Task requirements.
Write out every line of the entries below word for word, but leave out the pictures.

Source data.
::::

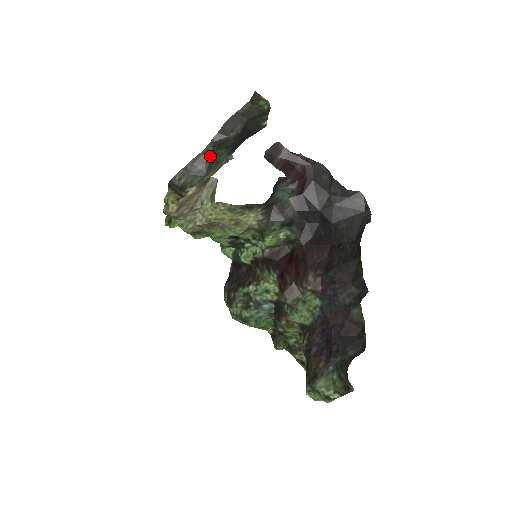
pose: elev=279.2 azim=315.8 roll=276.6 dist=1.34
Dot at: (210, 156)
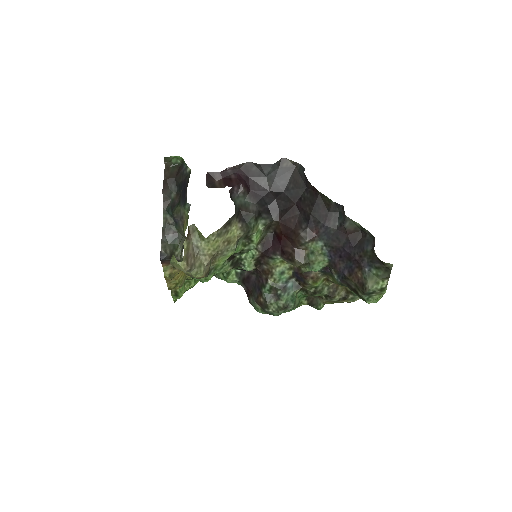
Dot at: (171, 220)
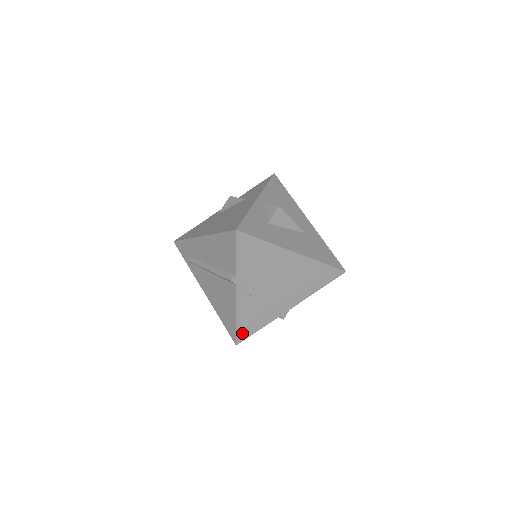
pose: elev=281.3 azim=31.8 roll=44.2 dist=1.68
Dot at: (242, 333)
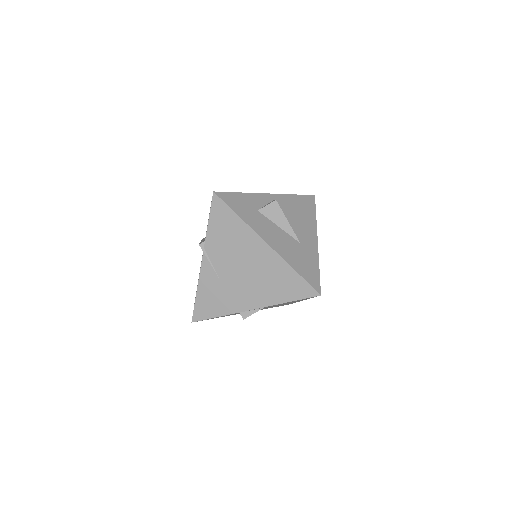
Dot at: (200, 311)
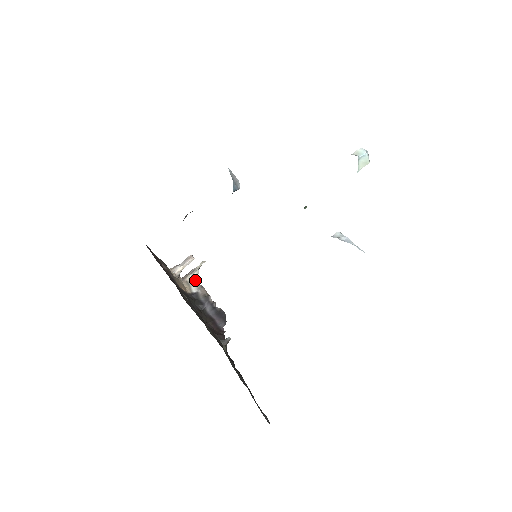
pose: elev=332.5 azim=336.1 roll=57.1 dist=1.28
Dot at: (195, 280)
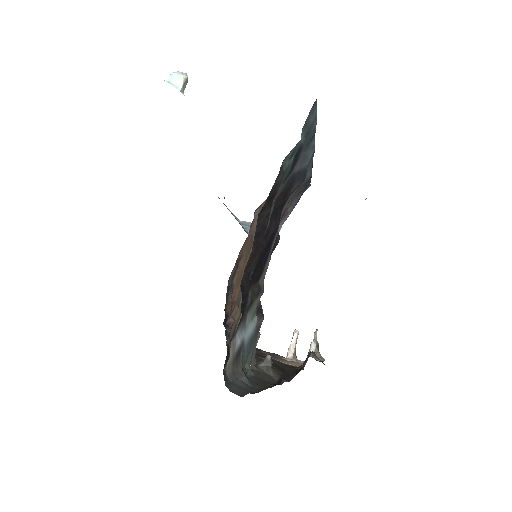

::::

Complete output.
pose: elev=279.2 azim=315.8 roll=276.6 dist=1.34
Dot at: (210, 156)
Dot at: (171, 220)
pose: elev=281.3 azim=31.8 roll=44.2 dist=1.68
Dot at: (242, 333)
Dot at: (200, 311)
pose: elev=332.5 azim=336.1 roll=57.1 dist=1.28
Dot at: (195, 280)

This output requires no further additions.